Come as you are. Or are not.
 The fact that the modern skinhead haircut was pioneered by gay AIDS activists as a Holocaust reminder is something apparently forgotten by gays and fashionistas alike. Analogies don’t always work because nothing is quite the same as anything else. But Shoah teaching principles aren’t as exclusively Judeo-centric as one might think, and homosexualists can draw much from them. As we note that effects ripple from cause, we also note that ACT-UP was as much about honor and courage as it was about anger.

Perhaps all that some of us will take away from the Holocaust is that we’ll never meet or know the grandsons. Those nice Jewish and Gypsy and Slavic guys we should be meeting. And that’s okay, because at least we’re relating the 'then' to the 'now'. We can, and should, collectively remember 'our own kind as well. And also ask ourselves what legacy of theirs we’ve been deprived of. (Notably, our own kind weren’t liberated from concentration camps when the good guys showed up: they were transferred to other prisons to complete their sentences…‘cos, well, the law (for fags) is the law.)



Holocausts and stuff…we’ve recovered somewhat but only somewhat. One does not need to be a Jew or a homosexual to observe who and what's been lost in terms of homosexual culture. The generational continuance of history, knowledge, intellect and strong leadership was indiscriminately decimated, and the vacuum is sucking in sewerage. Better medical interventions and same-sex marriage don’t make the ever-increasing threats to our being go away. Legal changes by stealth and hubris are more threatening than ever. Political elites of all persuasions do their dirty deals without ever really acknowledging human rights – let alone bargaining for it. Many brothers-in-deviance are probably wishfully thinking our future is still just somewhere over the rainbow, at best.

Or is this the ideal climate from which the homosexualist can, or could, emerge to confidently and purposefully help reset the future? Our feminist sisters are also realistically seeing problems ahead for women, and they’re asking “Where are the gay men? We were there for you front and center when AIDS hit.” Are we forgetting our friends while we pretend to not hear the narratives about fags lives not mattering?
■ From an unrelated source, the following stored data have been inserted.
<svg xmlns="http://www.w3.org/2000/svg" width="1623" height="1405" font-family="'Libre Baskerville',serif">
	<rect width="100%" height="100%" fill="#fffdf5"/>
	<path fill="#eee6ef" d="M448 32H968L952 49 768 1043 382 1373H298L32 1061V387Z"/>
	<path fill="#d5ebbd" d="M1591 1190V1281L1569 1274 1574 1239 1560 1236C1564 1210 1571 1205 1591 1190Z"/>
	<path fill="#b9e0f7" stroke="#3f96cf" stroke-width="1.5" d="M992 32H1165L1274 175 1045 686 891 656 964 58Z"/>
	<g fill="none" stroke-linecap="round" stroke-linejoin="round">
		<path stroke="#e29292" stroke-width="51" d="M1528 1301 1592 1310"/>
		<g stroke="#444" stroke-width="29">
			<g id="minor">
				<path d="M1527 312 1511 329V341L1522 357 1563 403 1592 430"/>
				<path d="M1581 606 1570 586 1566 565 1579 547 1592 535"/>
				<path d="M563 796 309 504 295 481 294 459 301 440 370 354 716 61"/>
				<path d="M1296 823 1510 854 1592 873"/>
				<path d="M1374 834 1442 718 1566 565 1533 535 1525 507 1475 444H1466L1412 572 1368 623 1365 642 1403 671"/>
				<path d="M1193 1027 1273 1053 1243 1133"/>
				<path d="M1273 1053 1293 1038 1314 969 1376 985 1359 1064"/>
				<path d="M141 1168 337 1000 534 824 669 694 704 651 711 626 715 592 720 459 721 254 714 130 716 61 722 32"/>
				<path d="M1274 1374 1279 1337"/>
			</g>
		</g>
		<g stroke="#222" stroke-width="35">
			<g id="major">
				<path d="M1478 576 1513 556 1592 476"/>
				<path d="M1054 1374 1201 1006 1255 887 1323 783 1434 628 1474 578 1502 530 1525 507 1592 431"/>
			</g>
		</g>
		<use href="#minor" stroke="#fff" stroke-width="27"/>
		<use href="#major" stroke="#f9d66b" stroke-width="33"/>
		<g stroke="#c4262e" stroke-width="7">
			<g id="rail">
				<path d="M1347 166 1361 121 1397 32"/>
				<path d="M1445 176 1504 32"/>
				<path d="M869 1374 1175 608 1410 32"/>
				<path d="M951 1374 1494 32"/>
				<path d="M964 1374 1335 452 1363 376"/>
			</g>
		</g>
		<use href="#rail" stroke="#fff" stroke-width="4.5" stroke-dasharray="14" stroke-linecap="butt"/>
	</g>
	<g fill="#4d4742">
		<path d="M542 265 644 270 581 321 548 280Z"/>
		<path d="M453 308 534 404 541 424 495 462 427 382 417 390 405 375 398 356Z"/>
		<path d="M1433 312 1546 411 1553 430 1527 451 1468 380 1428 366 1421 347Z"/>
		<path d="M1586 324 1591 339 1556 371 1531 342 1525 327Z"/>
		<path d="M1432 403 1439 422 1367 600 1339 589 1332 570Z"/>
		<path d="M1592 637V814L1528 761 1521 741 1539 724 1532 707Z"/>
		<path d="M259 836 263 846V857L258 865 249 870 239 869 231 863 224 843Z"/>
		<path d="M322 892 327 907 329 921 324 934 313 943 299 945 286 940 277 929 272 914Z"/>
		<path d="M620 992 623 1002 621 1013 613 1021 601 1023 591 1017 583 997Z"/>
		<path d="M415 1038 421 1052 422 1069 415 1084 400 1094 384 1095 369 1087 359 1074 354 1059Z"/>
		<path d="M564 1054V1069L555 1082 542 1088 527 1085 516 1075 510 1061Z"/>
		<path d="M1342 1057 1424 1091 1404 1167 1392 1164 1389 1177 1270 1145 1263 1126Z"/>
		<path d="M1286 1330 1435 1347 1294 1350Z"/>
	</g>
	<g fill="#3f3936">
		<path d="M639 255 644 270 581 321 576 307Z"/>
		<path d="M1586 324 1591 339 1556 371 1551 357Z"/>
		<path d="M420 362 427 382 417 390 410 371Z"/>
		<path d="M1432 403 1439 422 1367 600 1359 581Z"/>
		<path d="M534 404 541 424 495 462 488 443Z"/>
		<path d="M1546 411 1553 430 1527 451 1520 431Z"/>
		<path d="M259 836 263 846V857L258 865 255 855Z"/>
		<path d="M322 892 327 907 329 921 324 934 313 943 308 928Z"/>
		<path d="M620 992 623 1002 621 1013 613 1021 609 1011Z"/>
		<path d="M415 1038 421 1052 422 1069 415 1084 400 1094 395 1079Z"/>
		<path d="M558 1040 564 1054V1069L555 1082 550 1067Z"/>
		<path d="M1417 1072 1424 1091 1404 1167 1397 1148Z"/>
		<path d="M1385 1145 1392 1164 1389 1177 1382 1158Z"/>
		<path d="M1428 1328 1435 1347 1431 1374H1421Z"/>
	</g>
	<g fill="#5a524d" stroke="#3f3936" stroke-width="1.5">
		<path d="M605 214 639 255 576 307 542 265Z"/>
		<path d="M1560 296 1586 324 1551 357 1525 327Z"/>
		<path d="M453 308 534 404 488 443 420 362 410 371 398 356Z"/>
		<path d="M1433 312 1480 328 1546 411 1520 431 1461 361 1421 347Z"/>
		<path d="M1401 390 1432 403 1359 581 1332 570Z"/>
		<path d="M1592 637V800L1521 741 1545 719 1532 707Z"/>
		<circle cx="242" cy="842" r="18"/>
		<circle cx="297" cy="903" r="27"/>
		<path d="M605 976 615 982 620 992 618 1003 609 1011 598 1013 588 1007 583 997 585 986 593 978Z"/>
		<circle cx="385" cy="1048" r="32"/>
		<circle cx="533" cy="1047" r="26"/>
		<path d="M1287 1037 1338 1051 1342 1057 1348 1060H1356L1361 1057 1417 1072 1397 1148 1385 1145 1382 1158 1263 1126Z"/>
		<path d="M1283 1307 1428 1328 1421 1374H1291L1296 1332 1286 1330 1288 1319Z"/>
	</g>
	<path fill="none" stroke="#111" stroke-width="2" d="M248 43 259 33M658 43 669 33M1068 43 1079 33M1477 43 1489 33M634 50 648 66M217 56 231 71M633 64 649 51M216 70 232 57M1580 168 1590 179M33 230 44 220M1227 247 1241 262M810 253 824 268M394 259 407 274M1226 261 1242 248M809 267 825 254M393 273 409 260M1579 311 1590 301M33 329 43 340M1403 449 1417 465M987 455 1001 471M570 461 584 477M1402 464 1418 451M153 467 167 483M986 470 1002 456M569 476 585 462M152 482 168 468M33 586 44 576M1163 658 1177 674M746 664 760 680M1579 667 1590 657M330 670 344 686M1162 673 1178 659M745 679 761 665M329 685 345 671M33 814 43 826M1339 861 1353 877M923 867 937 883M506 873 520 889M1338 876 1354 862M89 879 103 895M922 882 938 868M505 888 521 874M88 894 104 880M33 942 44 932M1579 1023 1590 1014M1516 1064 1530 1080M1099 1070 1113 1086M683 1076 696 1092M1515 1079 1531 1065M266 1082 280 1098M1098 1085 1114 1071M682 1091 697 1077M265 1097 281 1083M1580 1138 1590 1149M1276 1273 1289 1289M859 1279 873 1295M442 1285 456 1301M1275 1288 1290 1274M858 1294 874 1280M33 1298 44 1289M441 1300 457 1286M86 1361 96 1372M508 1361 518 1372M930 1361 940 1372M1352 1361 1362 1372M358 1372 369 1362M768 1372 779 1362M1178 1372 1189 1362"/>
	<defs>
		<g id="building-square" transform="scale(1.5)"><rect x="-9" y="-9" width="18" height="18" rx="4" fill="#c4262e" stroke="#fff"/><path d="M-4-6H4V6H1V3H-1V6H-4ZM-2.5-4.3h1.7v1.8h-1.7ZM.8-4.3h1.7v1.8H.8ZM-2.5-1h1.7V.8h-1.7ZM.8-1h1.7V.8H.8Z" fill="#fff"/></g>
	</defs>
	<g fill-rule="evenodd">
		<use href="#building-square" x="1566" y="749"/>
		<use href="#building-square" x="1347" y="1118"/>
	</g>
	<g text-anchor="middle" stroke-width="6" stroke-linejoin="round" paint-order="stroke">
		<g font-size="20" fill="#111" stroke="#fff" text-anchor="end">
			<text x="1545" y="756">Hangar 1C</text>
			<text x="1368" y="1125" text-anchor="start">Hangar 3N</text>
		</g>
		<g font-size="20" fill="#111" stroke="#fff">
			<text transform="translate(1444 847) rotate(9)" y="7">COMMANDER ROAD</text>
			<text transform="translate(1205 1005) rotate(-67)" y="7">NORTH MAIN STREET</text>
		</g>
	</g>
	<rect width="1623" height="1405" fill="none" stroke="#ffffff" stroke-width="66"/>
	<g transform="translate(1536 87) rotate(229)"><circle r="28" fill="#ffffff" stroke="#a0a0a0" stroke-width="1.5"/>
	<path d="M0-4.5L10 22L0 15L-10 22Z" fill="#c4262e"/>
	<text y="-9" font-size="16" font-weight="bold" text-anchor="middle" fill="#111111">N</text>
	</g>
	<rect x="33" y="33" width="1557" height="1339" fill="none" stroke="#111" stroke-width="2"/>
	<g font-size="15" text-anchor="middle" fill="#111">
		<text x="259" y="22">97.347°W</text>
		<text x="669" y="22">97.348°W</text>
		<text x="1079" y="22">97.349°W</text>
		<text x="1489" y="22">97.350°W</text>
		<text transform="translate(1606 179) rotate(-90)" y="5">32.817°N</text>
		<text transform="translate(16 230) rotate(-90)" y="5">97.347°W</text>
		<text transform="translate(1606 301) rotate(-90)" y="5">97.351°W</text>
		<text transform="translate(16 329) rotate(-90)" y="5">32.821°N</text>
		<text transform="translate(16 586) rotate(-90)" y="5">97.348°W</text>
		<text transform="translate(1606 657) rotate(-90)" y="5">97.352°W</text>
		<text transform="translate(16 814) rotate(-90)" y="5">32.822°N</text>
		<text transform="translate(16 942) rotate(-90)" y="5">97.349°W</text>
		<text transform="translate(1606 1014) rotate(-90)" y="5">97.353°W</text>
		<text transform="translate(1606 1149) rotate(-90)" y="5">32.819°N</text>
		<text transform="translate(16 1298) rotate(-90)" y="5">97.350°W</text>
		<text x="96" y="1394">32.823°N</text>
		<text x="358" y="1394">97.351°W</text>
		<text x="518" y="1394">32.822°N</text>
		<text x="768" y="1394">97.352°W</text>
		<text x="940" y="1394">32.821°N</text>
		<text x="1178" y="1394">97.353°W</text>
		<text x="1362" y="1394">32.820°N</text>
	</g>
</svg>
And, most of all, aren’t we forgetting that being a victim isn’t an easy job, and that one gets no thanks for it? Shoah teaching is most definitely not about perpetuating a state of victimhood as perceived or experienced. As we remember, we're encouraged to never again be victims for starters. We don’t have to be pacifists to make that fundamental thought-leap to becoming the change we wish to see in the world. We just have to change our mind about ourselves first, and then see optimism and opportunity.